# WORK INSTRUCTION
With the pictures left out, write out exactly the lines of the listing below that run from the line with "Bernard LAR" through the line with "licença prêmio e os".

# DATA EXTRACT

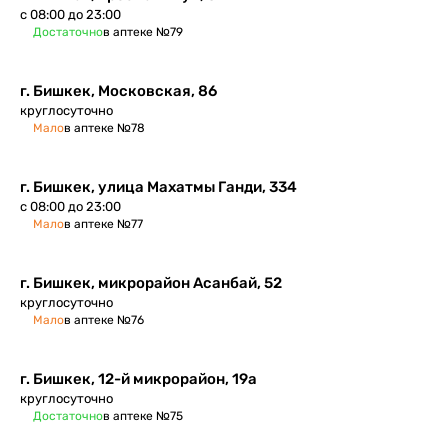
с 08:00 до 23:00
Достаточно
в аптеке №79
г. Бишкек, Московская, 86
круглосуточно
Мало
в аптеке №78
г. Бишкек, улица Махатмы Ганди, 334
с 08:00 до 23:00
Мало
в аптеке №77
г. Бишкек, микрорайон Асанбай, 52
круглосуточно
Мало
в аптеке №76
г. Бишкек, ​12-й микрорайон, 19а
круглосуточно
Достаточно
в аптеке №75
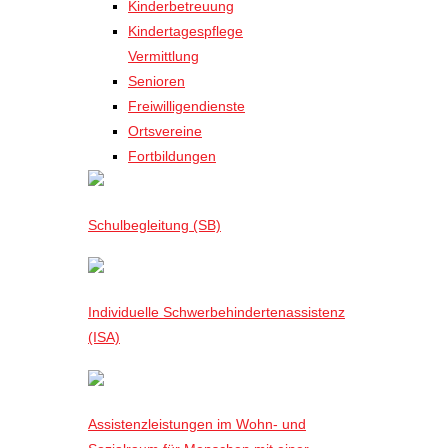
Kinderbetreuung
Kindertagespflege
Vermittlung
Senioren
Freiwilligendienste
Ortsvereine
Fortbildungen
Schulbegleitung (SB)
Individuelle Schwerbehindertenassistenz
(ISA)
Assistenzleistungen im Wohn- und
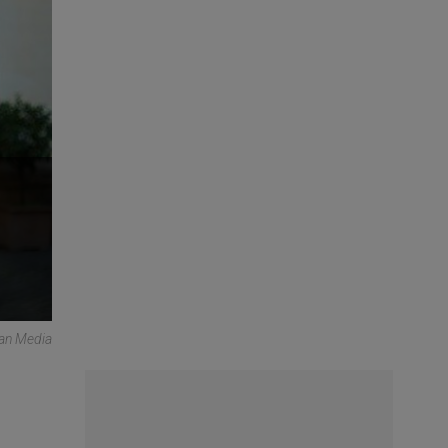
an Media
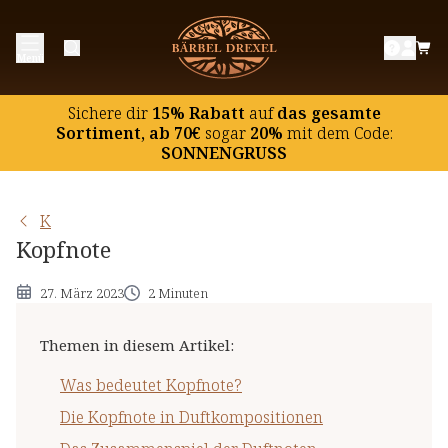
Was bedeutet Kopfnote?
Menü
Die Kopfnote in Duftkompositionen
Das Zusammenspiel der Duftnoten
Sichere dir
15% Rabatt
auf
das gesamte
Sortiment, ab 70€
sogar
20%
mit dem Code:
SONNENGRUSS
K
Kopfnote
27. März 2023
2 Minuten
Themen in diesem Artikel
:
Was bedeutet Kopfnote?
Die Kopfnote in Duftkompositionen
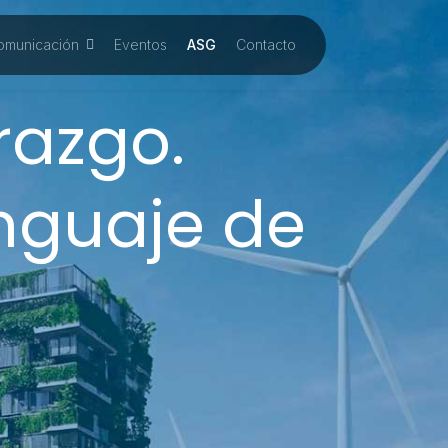
omunicación
Eventos
ASG
Contacto
razgo.
enguaje de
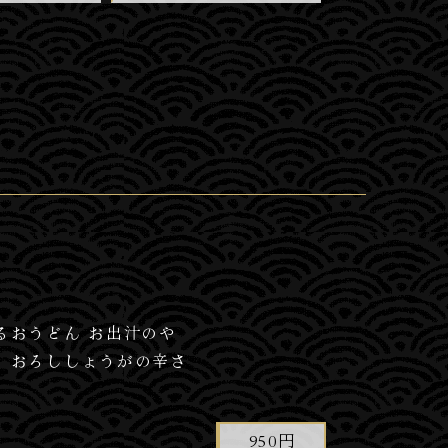
るおうどん お出汁のや
、おろししょうがの辛さ
950円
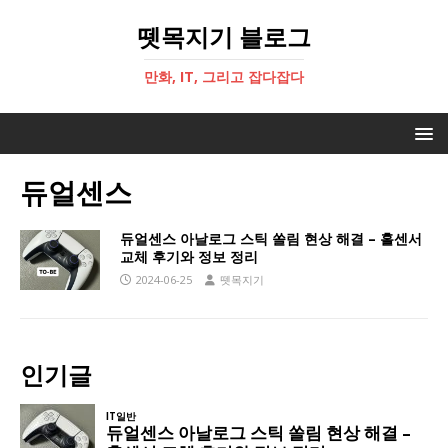
뗏목지기 블로그
만화, IT, 그리고 잡다잡다
듀얼센스
듀얼센스 아날로그 스틱 쏠림 현상 해결 – 홀센서
교체 후기와 정보 정리
2024-06-25
뗏목지기
인기글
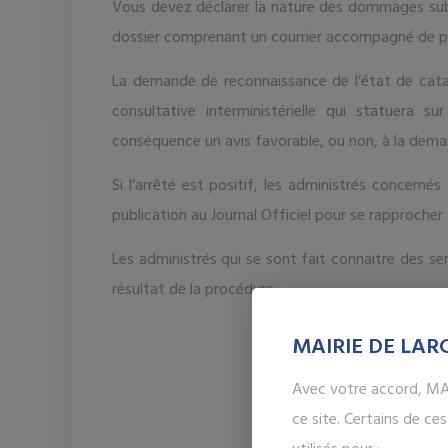
Vous devez déclarer la nature des dommages subis
dossier comprenant un courrier accompagné de ph
La demande de reconnaissance de l’état de cata
consultative interministérielle qui statuera s
conséquence un avis favorable, ou non, à la dema
Si l’arrêté est positif, les administrés concerné
publication au Journal Officiel pour se rapprocher 
Les administrés qui se sont fait connaitre des s
résultat de la procédure.
Le Mair
MAIRIE DE LARC
Bernard LAR
Avec votre accord, MAI
ce site. Certains de c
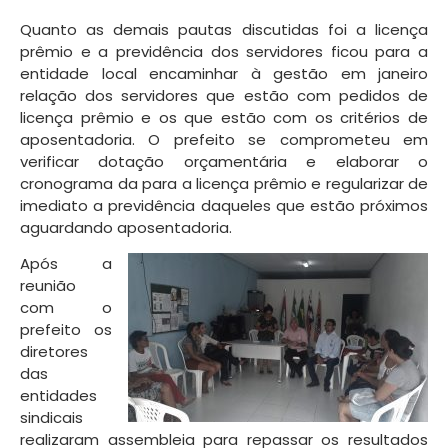
Quanto as demais pautas discutidas foi a licença
prêmio e a previdência dos servidores ficou para a
entidade local encaminhar à gestão em janeiro
relação dos servidores que estão com pedidos de
licença prêmio e os que estão com os critérios de
aposentadoria. O prefeito se comprometeu em
verificar dotação orçamentária e elaborar o
cronograma da para a licença prêmio e regularizar de
imediato a previdência daqueles que estão próximos
aguardando aposentadoria.
Após a
reunião
com o
prefeito os
diretores
das
entidades
sindicais
realizaram assembleia para repassar os resultados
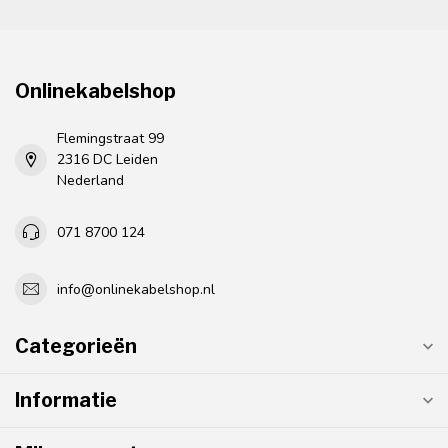
Onlinekabelshop
Flemingstraat 99
2316 DC Leiden
Nederland
071 8700 124
info@onlinekabelshop.nl
Categorieën
Informatie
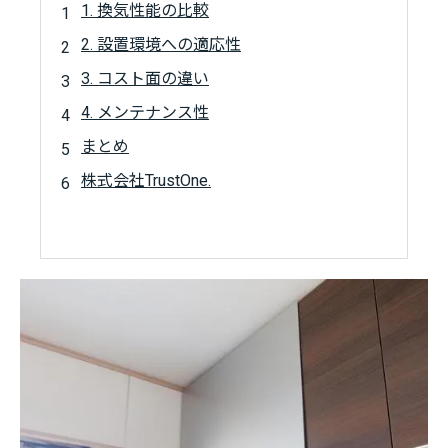
1. 換気性能の比較
2. 設置環境への適応性
3. コスト面の違い
4. メンテナンス性
まとめ
株式会社TrustOne.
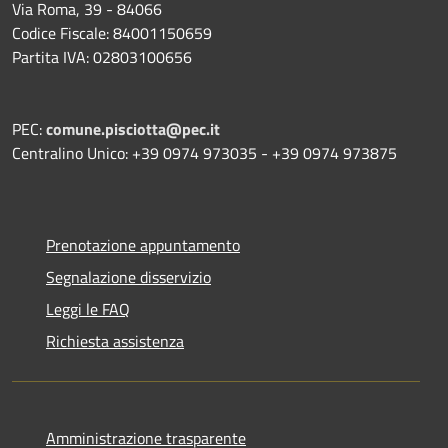
Via Roma, 39 - 84066
Codice Fiscale: 84001150659
Partita IVA: 02803100656
PEC:
comune.pisciotta@pec.it
Centralino Unico: +39 0974 973035 - +39 0974 973875
Prenotazione appuntamento
Segnalazione disservizio
Leggi le FAQ
Richiesta assistenza
Amministrazione trasparente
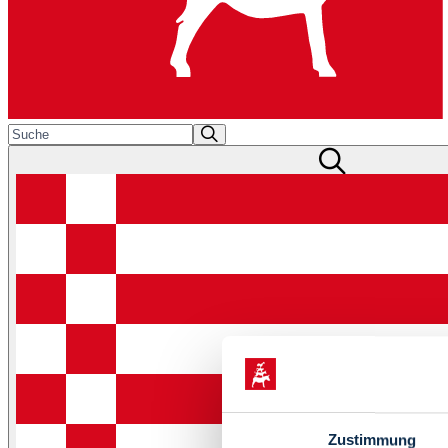
Zustimmung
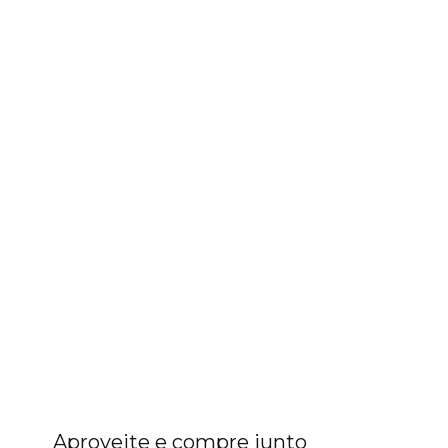
Aproveite e compre junto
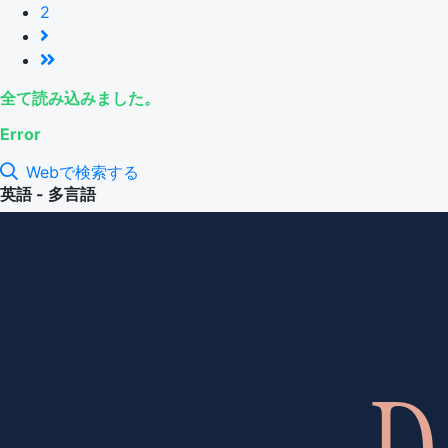
2
全て読み込みました。
Error
Webで検索する
英語 - 多言語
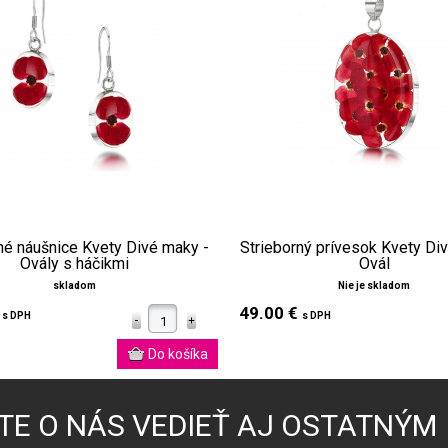
né náušnice Kvety Divé maky -
Strieborný prívesok Kvety Di
Ovály s háčikmi
Ovál
skladom
Nie je skladom
€
49.00 €
s DPH
s DPH
TE O NÁS VEDIEŤ AJ OSTATNÝM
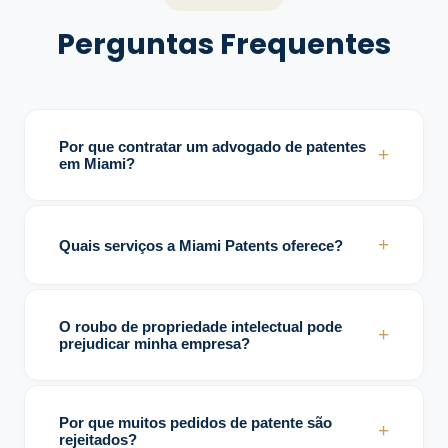
Perguntas Frequentes
Por que contratar um advogado de patentes
+
em Miami?
Porque ele ajuda empresas a proteger
inovações, evitar erros jurídicos e fortalecer
+
Quais serviços a Miami Patents oferece?
direitos intelectuais.
Patentes, marcas registradas, direitos
autorais, contratos de licenciamento e
O roubo de propriedade intelectual pode
+
suporte em litígios.
prejudicar minha empresa?
Sim. Pode causar perdas financeiras, danos
reputacionais e perda de vantagem
Por que muitos pedidos de patente são
+
competitiva.
rejeitados?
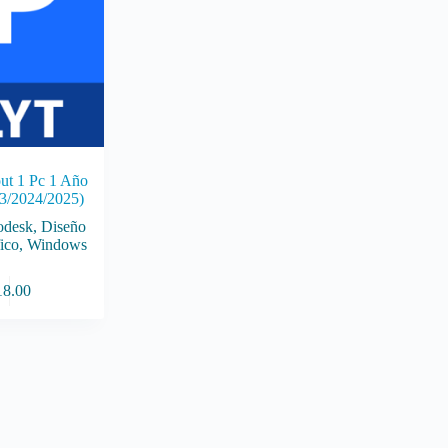
ut 1 Pc 1 Año
3/2024/2025)
odesk
,
Diseño
ico
,
Windows
18.00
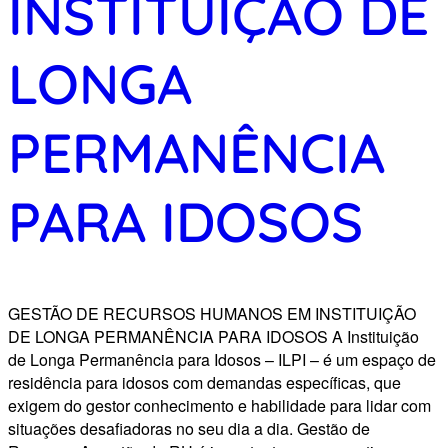
INSTITUIÇÃO DE
LONGA
PERMANÊNCIA
PARA IDOSOS
GESTÃO DE RECURSOS HUMANOS EM INSTITUIÇÃO
DE LONGA PERMANÊNCIA PARA IDOSOS A Instituição
de Longa Permanência para Idosos – ILPI – é um espaço de
residência para idosos com demandas específicas, que
exigem do gestor conhecimento e habilidade para lidar com
situações desafiadoras no seu dia a dia. Gestão de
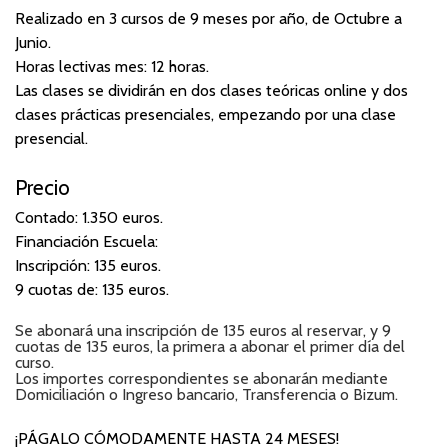
Realizado en 3 cursos de 9 meses por año, de Octubre a
Junio.
Horas lectivas mes: 12 horas.
Las clases se dividirán en dos clases teóricas online y dos
clases prácticas presenciales, empezando por una clase
presencial.
Precio
Contado: 1.350 euros.
Financiación Escuela:
Inscripción: 135 euros.
9 cuotas de: 135 euros.
Se abonará una inscripción de 135 euros al reservar, y 9
cuotas de 135 euros, la primera a abonar el primer día del
curso.
Los importes correspondientes se abonarán mediante
Domiciliación o Ingreso bancario, Transferencia o Bizum.
¡PÁGALO CÓMODAMENTE HASTA 24 MESES!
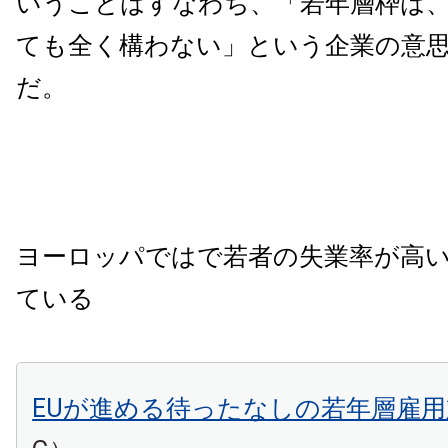
いうことはすなわち、「若年層枠は
ても全く構わない」という企業の意
だ。
ヨーロッパではで若者の失業率が高
ている
EUが進める待ったなしの若年層雇用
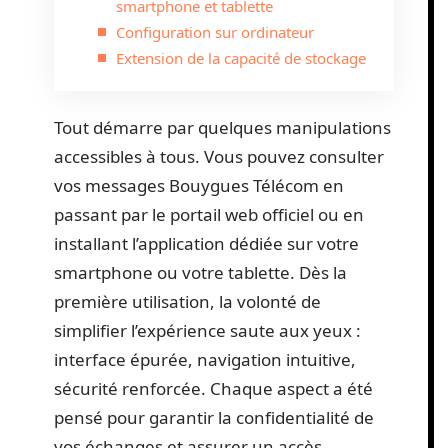
smartphone et tablette
Configuration sur ordinateur
Extension de la capacité de stockage
Tout démarre par quelques manipulations
accessibles à tous. Vous pouvez consulter
vos messages Bouygues Télécom en
passant par le portail web officiel ou en
installant l’application dédiée sur votre
smartphone ou votre tablette. Dès la
première utilisation, la volonté de
simplifier l’expérience saute aux yeux :
interface épurée, navigation intuitive,
sécurité renforcée. Chaque aspect a été
pensé pour garantir la confidentialité de
vos échanges et assurer un accès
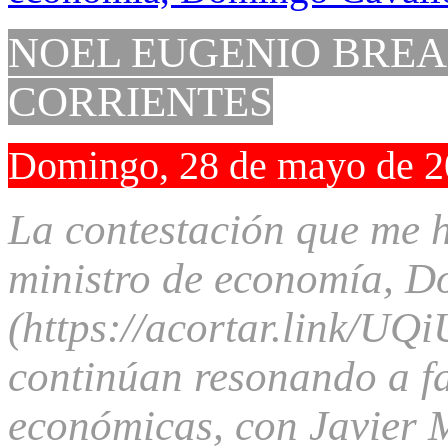
NOEL EUGENIO BREA
CORRIENTES
Domingo, 28 de mayo de 
La contestación que me h
ministro de economía, 
(https://acortar.link/UQi
continúan resonando a fa
económicas, con Javier M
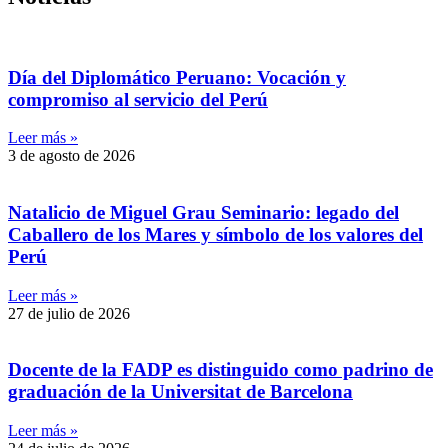
Día del Diplomático Peruano: Vocación y
compromiso al servicio del Perú
Leer más »
3 de agosto de 2026
Natalicio de Miguel Grau Seminario: legado del
Caballero de los Mares y símbolo de los valores del
Perú
Leer más »
27 de julio de 2026
Docente de la FADP es distinguido como padrino de
graduación de la Universitat de Barcelona
Leer más »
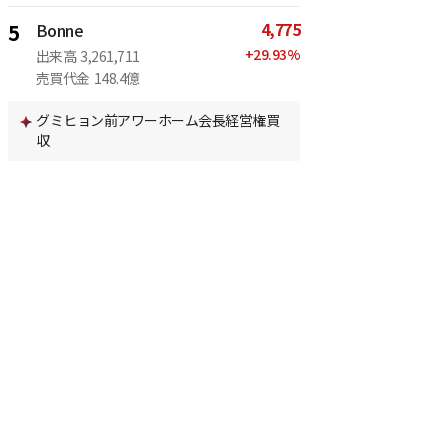
4,775
5
Bonne
+
29.93
%
出来高
3,261,711
売買代金
148.4億
グミヒョン前アワーホーム会長経営権買
収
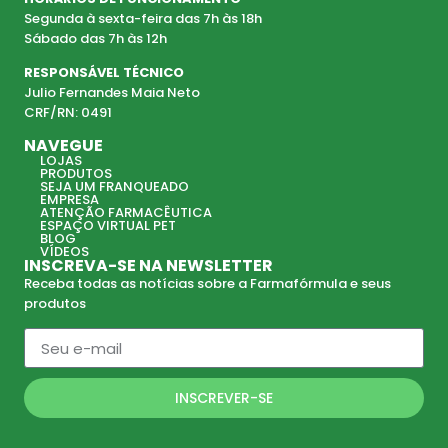
Segunda à sexta-feira das 7h às 18h
Sábado das 7h às 12h
RESPONSÁVEL TÉCNICO
Julio Fernandes Maia Neto
CRF/RN: 0491
NAVEGUE
LOJAS
PRODUTOS
SEJA UM FRANQUEADO
EMPRESA
ATENÇÃO FARMACÊUTICA
ESPAÇO VIRTUAL PET
BLOG
VÍDEOS
INSCREVA-SE NA NEWSLETTER
Receba todas as notícias sobre a Farmafórmula e seus
produtos
INSCREVER-SE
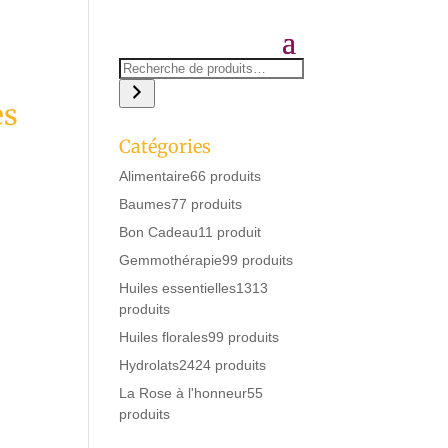
ès
Catégories
Alimentaire
6
6 produits
Baumes
7
7 produits
Bon Cadeau
1
1 produit
Gemmothérapie
9
9 produits
Huiles essentielles
13
13
produits
Huiles florales
9
9 produits
Hydrolats
24
24 produits
La Rose à l'honneur
5
5
produits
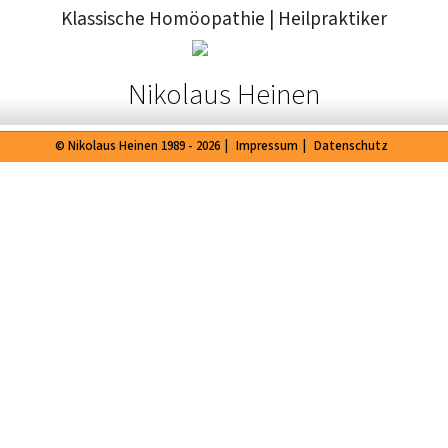
Klassische Homöopathie
|
Heilpraktiker
Nikolaus Heinen
© Nikolaus Heinen 1989 - 2026
|
Impressum
|
Datenschutz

# SOLUTION FOR THIS EXERCISE
Bernard LAR
Avec votre accord, MAI
ce site. Certains de c
Quanto as demais pautas discutidas foi a licença
prêmio e a previdência dos servidores ficou para a
entidade local encaminhar à gestão em janeiro
relação dos servidores que estão com pedidos de
licença prêmio e os que estão com os critérios de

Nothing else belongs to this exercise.